### Assignment
From the records below, return every line containing the word "Bierhoff".
[Opening Dataset content section]
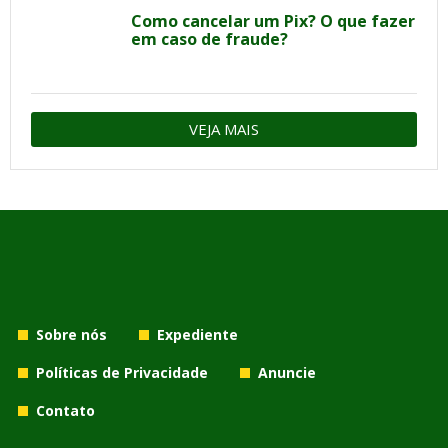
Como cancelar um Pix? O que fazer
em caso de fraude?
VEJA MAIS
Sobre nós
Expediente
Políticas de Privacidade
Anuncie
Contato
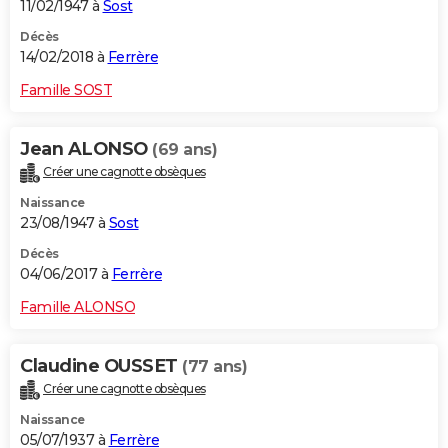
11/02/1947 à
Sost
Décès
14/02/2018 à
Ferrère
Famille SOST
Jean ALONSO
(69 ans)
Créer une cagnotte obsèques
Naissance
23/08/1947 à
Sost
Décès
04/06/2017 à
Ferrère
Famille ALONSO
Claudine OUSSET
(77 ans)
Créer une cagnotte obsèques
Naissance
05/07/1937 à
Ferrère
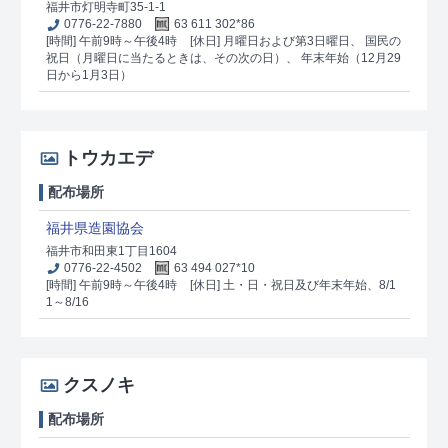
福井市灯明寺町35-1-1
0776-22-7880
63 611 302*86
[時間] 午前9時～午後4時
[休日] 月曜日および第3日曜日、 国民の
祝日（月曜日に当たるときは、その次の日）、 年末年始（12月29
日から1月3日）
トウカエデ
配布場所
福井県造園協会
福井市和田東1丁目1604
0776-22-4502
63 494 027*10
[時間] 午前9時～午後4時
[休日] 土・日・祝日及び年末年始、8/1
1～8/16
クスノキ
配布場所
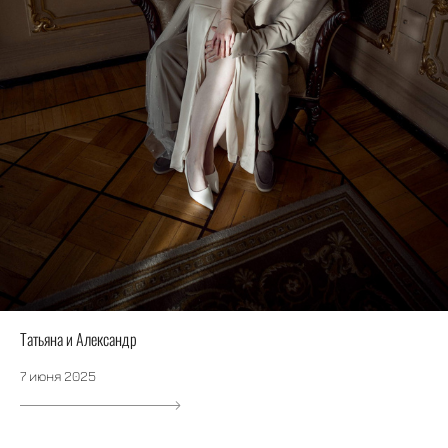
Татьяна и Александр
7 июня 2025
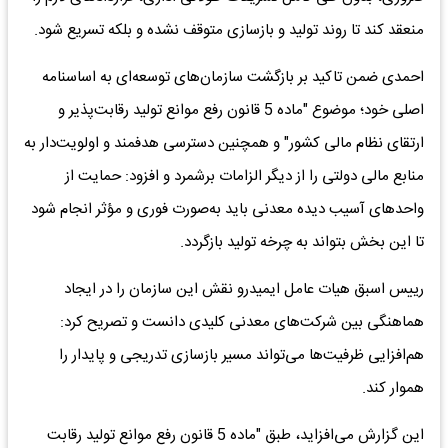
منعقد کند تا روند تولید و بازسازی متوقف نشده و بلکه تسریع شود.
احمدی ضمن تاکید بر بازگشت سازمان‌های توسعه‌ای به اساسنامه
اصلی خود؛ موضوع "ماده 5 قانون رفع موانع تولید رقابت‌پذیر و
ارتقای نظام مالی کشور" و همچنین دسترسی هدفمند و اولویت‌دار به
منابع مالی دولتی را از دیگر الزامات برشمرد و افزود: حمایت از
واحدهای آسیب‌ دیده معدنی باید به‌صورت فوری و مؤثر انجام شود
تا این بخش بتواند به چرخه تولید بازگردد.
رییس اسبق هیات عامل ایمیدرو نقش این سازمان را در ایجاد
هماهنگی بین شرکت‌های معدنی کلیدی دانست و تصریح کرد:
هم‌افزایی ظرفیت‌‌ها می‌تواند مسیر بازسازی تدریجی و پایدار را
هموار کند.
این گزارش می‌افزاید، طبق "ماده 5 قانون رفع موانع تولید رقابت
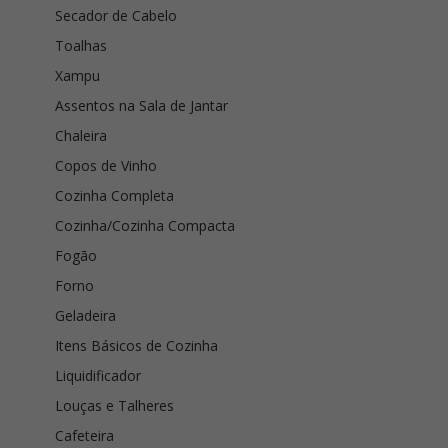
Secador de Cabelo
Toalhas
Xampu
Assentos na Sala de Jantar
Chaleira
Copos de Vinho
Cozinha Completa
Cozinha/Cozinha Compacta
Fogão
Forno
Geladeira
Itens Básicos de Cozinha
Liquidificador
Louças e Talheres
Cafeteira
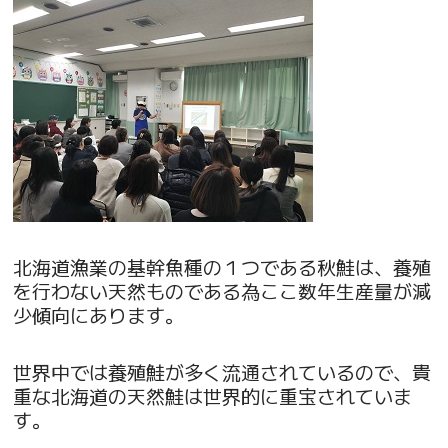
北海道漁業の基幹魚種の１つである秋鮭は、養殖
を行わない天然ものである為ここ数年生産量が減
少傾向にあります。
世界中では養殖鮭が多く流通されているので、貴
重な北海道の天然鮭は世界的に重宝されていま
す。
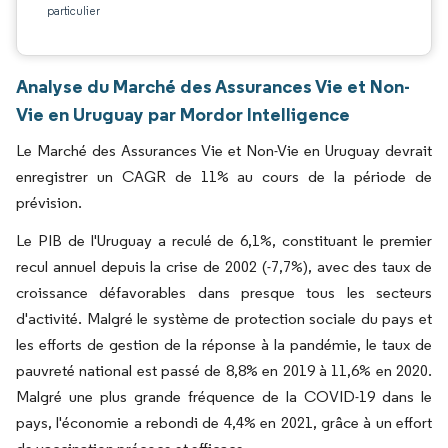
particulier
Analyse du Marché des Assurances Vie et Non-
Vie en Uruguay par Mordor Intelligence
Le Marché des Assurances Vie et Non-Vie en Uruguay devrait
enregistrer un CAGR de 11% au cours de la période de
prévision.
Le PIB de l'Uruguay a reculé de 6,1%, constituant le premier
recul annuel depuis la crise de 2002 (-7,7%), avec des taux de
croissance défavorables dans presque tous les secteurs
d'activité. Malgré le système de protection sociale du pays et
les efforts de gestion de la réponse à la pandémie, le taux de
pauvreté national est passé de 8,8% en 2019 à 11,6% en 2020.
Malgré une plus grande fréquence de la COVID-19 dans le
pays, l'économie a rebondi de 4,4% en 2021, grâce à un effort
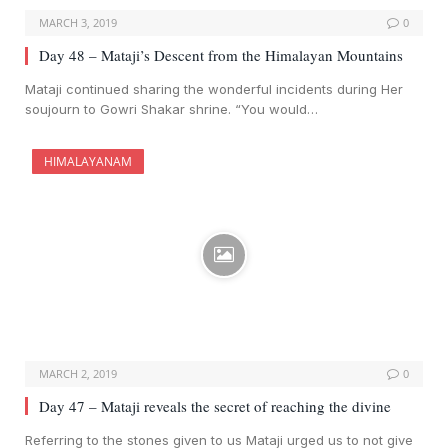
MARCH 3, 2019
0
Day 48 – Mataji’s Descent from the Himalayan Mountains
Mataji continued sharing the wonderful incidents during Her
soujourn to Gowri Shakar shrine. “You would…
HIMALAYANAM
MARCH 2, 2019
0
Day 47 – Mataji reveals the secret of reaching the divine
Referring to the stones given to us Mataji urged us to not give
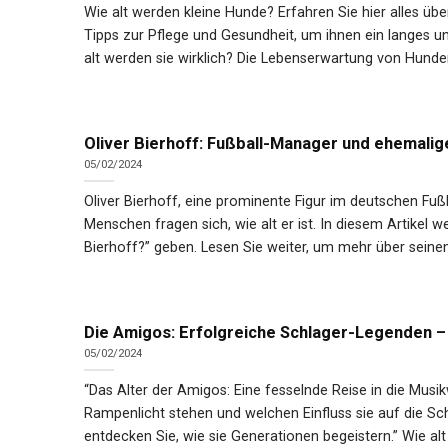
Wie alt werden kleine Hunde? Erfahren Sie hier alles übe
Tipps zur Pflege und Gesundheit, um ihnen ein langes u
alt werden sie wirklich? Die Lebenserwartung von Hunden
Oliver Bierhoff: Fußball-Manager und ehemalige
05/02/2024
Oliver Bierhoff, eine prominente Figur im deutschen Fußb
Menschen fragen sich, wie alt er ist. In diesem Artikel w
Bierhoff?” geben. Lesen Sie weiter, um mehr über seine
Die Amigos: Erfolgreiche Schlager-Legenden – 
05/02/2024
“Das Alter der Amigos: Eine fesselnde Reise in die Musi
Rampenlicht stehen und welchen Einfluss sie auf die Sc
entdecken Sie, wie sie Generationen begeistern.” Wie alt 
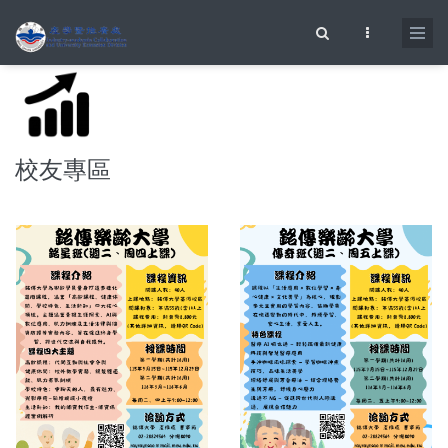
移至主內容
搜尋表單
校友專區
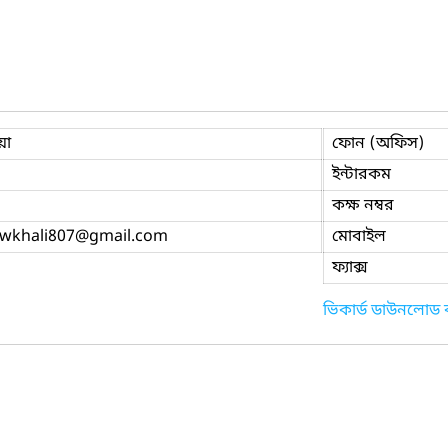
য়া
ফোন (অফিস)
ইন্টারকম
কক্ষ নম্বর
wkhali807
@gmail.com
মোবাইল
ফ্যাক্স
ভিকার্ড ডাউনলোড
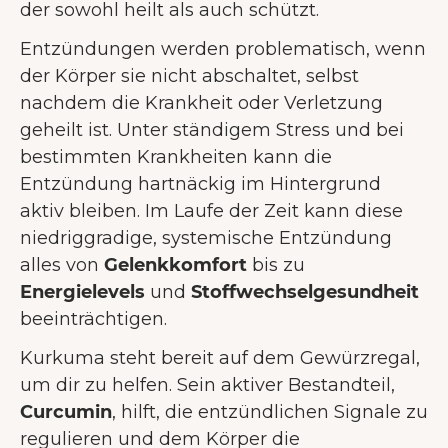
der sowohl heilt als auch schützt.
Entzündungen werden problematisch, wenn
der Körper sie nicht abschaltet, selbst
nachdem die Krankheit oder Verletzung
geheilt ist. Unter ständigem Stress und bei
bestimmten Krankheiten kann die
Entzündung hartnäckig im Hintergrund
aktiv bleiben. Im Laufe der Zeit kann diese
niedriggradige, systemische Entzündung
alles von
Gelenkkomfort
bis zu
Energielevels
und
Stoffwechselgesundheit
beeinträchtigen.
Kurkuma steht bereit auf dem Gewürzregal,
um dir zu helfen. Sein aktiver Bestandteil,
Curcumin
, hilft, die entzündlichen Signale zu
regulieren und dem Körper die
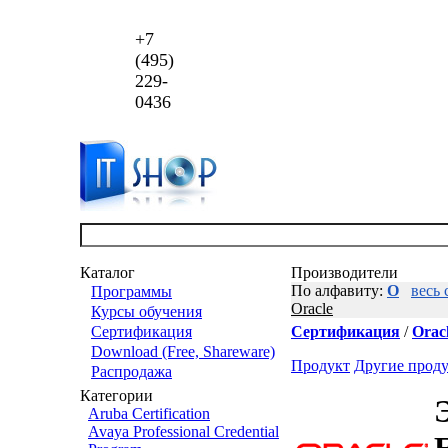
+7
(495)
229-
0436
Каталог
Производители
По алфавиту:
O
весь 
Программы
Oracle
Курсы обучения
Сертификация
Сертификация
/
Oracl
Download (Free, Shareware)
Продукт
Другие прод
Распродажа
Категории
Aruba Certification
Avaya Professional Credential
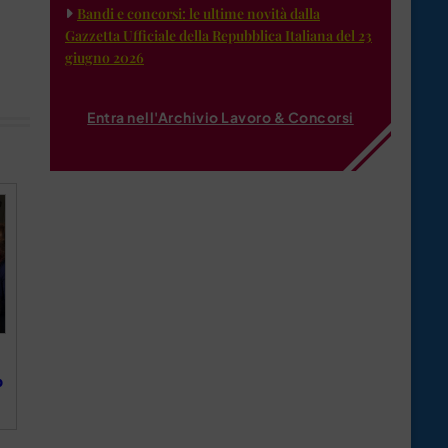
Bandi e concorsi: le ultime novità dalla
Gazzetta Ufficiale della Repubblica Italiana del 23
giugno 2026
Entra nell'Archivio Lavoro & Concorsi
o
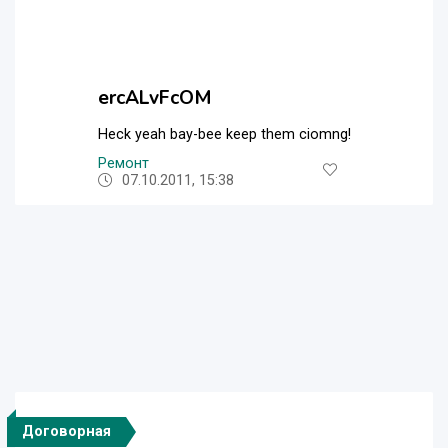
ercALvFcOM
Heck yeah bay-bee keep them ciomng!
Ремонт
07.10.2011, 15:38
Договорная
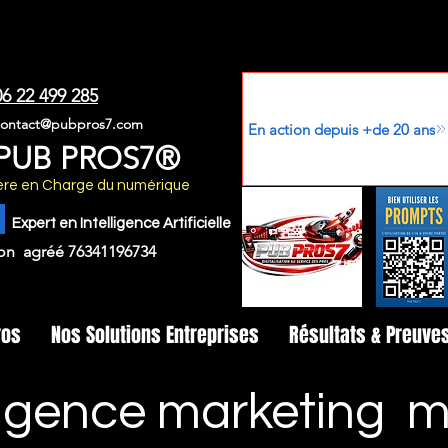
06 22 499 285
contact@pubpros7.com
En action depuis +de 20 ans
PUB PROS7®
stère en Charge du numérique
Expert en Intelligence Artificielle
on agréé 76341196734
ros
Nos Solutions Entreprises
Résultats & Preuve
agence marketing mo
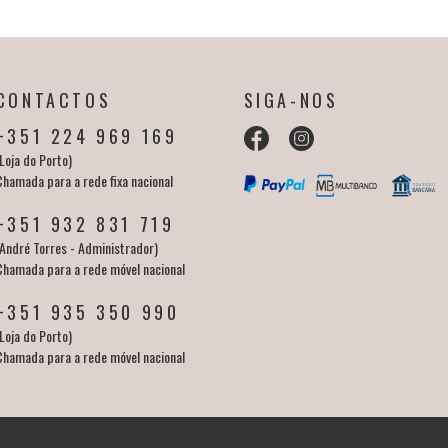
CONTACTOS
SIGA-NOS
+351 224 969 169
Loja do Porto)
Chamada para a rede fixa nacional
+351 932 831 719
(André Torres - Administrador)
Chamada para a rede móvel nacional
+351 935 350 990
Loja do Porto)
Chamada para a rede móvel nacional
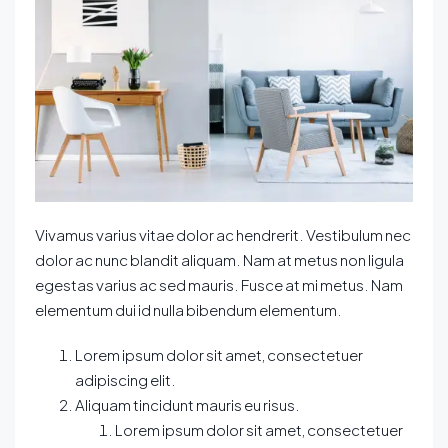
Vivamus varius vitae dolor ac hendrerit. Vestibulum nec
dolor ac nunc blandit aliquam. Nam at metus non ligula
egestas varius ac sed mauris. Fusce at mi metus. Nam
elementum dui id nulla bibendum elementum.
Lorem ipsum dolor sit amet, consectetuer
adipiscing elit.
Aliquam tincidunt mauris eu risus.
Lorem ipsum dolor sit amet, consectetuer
[Closing Dataset content section]
### Answer box
Oliver Bierhoff: Fußball-Manager und ehemalige
Oliver Bierhoff, eine prominente Figur im deutschen Fußb
Bierhoff?” geben. Lesen Sie weiter, um mehr über seine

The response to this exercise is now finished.